Terraria programmer steps down

Don't bust a gut rushing to beat those Hard mode bosses. There'll be nothing more afterwards.

Fans of the indie hit Terraria were left surprised and disappointed yesterday when Andrew “Redigit” Spinks, the programming half of the game’s two-man development team, announced on the official forums that active development on the game would be discontinuing. Redigit’s reasons for stepping down are wanting to spend more time with wife and their new son – once the little tyke arrives – and to spend some more time “recharging and bettering myself as both a programmer and game designer.” Far from abandoning game design altogether, Redigit hopes to build on what he learned developing Terraria and apply it to new, “even better” projects. At least one more bug fix is planned for Terraria before he’s officially “done.”

Thanks to Terraria’s immense success since its came out in May he can afford to rest on his laurels a bit. The game sold over 200,000 copies in the first week of it’s release and was the top-selling game on Steam that week, ahead of The Witcher 2 and Portal 2. Unfairly dismissed as a yet another Minecraft clone but in 2D Terraria quickly won over doubters with its greater emphasis on gameplay, sporting an MMO-style loot system, numerous bosses and other elements lacking in Mojang’s colossal blocky sandbox. I was rather late to the Terraria party myself, having bought it close to release but never getting round to properly playing it until much later. When I finally did immerse myself in its charming, engrossing 2D world I ended up investing over 70 hours, so part of me is kind of glad there won’t be any more to see and do.

====================

■ **What the task asks**
Decide whether each statement below agrees with the Terraria article, answering yes or no and quoting the words from the article that settle it. 1. Terraria sold more than 200,000 copies in its first week. 2. Redigit intends to give up game design altogether. 3. No further bug fixes are planned for Terraria.

Saved data entries:
====================

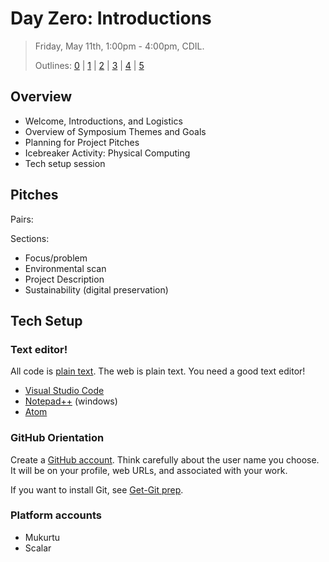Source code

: # Day Zero: Introductions

> Friday, May 11th, 1:00pm - 4:00pm, CDIL.
> 
> Outlines: [0](day-0.md) | [1](day-1.md) | [2](day-2.md) | [3](day-3.md) | [4](day-4.md) | [5](day-5.md)

## Overview 

- Welcome, Introductions, and Logistics
- Overview of Symposium Themes and Goals
- Planning for Project Pitches
- Icebreaker Activity: Physical Computing
- Tech setup session

## Pitches

Pairs: 

Sections: 

- Focus/problem
- Environmental scan
- Project Description
- Sustainability (digital preservation)

## Tech Setup 

### Text editor!

All code is [plain text](https://en.wikipedia.org/wiki/Plain_text).
The web is plain text.
You need a good text editor!

- [Visual Studio Code](https://code.visualstudio.com/)
- [Notepad++](https://notepad-plus-plus.org/) (windows)
- [Atom](https://atom.io/)

### GitHub Orientation

Create a [GitHub account](https://github.com/join).
Think carefully about the user name you choose. 
It will be on your profile, web URLs, and associated with your work.

If you want to install Git, see [Get-Git prep](https://evanwill.github.io/get-git/0-prep.html).

### Platform accounts

- Mukurtu
- Scalar
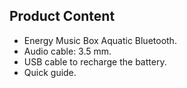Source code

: ## Product Content

- Energy Music Box Aquatic Bluetooth.
- Audio cable: 3.5 mm.
- USB cable to recharge the battery.
- Quick guide.

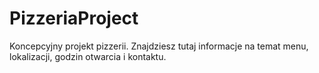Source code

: # PizzeriaProject 
 
Koncepcyjny projekt pizzerii. Znajdziesz tutaj informacje na temat menu, lokalizacji, godzin otwarcia i kontaktu. 
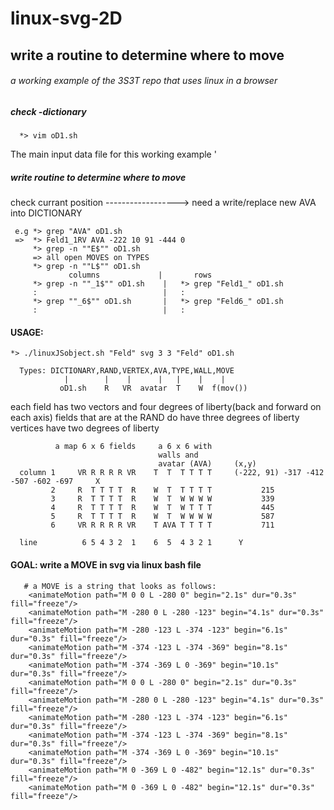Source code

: # linux-svg-2D
## write a routine to determine where to move
###### a working example of the 3S3T repo that uses linux in a browser

##### check -dictionary

      *> vim oD1.sh
      
 The main input data file for this working example
 '
##### write routine to determine where to move
check currant position   ------------------> need a write/replace new AVA into DICTIONARY

     e.g *> grep "AVA" oD1.sh
     =>  *> Feld1_1RV AVA -222 10 91 -444 0
         *> grep -n ""E$"" oD1.sh
         => all open MOVES on TYPES 
         *> grep -n ""L$"" oD1.sh
                 columns             |       rows
         *> grep -n ""_1$"" oD1.sh    |   *> grep "Feld1_" oD1.sh
         :                            |   : 
         *> grep ""_6$"" oD1.sh       |   *> grep "Feld6_" oD1.sh
         :                            |   :

#### USAGE:

    *> ./linuxJSobject.sh "Feld" svg 3 3 "Feld" oD1.sh

      Types: DICTIONARY,RAND,VERTEX,AVA,TYPE,WALL,MOVE
                |        |    |      |   |    |    |
               oD1.sh    R   VR  avatar  T    W  f(mov())         

each field has two vectors and four degrees of liberty(back and forward on each axis)
fields that are at the RAND do have three degrees of liberty
vertices have two degrees of liberty 

              a map 6 x 6 fields     a 6 x 6 with
                                     walls and
                                     avatar (AVA)     (x,y)
      column 1     VR R R R R VR    T  T  T T T T     (-222, 91) -317 -412 -507 -602 -697     X
             2     R  T T T T  R    W  T  T T T T           215
             3     R  T T T T  R    W  T  W W W W           339
             4     R  T T T T  R    W  T  W T T T           445
             5     R  T T T T  R    W  T  W W W W           587
             6     VR R R R R VR    T AVA T T T T           711
 
      line          6 5 4 3 2  1    6  5  4 3 2 1      Y
#### GOAL: write a MOVE in svg via linux bash file

       # a MOVE is a string that looks as follows:
        <animateMotion path="M 0 0 L -280 0" begin="2.1s" dur="0.3s" fill="freeze"/>
        <animateMotion path="M -280 0 L -280 -123" begin="4.1s" dur="0.3s" fill="freeze"/>
        <animateMotion path="M -280 -123 L -374 -123" begin="6.1s" dur="0.3s" fill="freeze"/>
        <animateMotion path="M -374 -123 L -374 -369" begin="8.1s" dur="0.3s" fill="freeze"/>
        <animateMotion path="M -374 -369 L 0 -369" begin="10.1s" dur="0.3s" fill="freeze"/>
        <animateMotion path="M 0 0 L -280 0" begin="2.1s" dur="0.3s" fill="freeze"/>
        <animateMotion path="M -280 0 L -280 -123" begin="4.1s" dur="0.3s" fill="freeze"/>
        <animateMotion path="M -280 -123 L -374 -123" begin="6.1s" dur="0.3s" fill="freeze"/>
        <animateMotion path="M -374 -123 L -374 -369" begin="8.1s" dur="0.3s" fill="freeze"/>
        <animateMotion path="M -374 -369 L 0 -369" begin="10.1s" dur="0.3s" fill="freeze"/>
        <animateMotion path="M 0 -369 L 0 -482" begin="12.1s" dur="0.3s" fill="freeze"/>
        <animateMotion path="M 0 -369 L 0 -482" begin="12.1s" dur="0.3s" fill="freeze"/>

====================

■ **Your response**
1. Yes: "sold over 200,000 copies in the first week"
2. No: "Far from abandoning game design altogether"
3. No: "At least one more bug fix is planned for Terraria"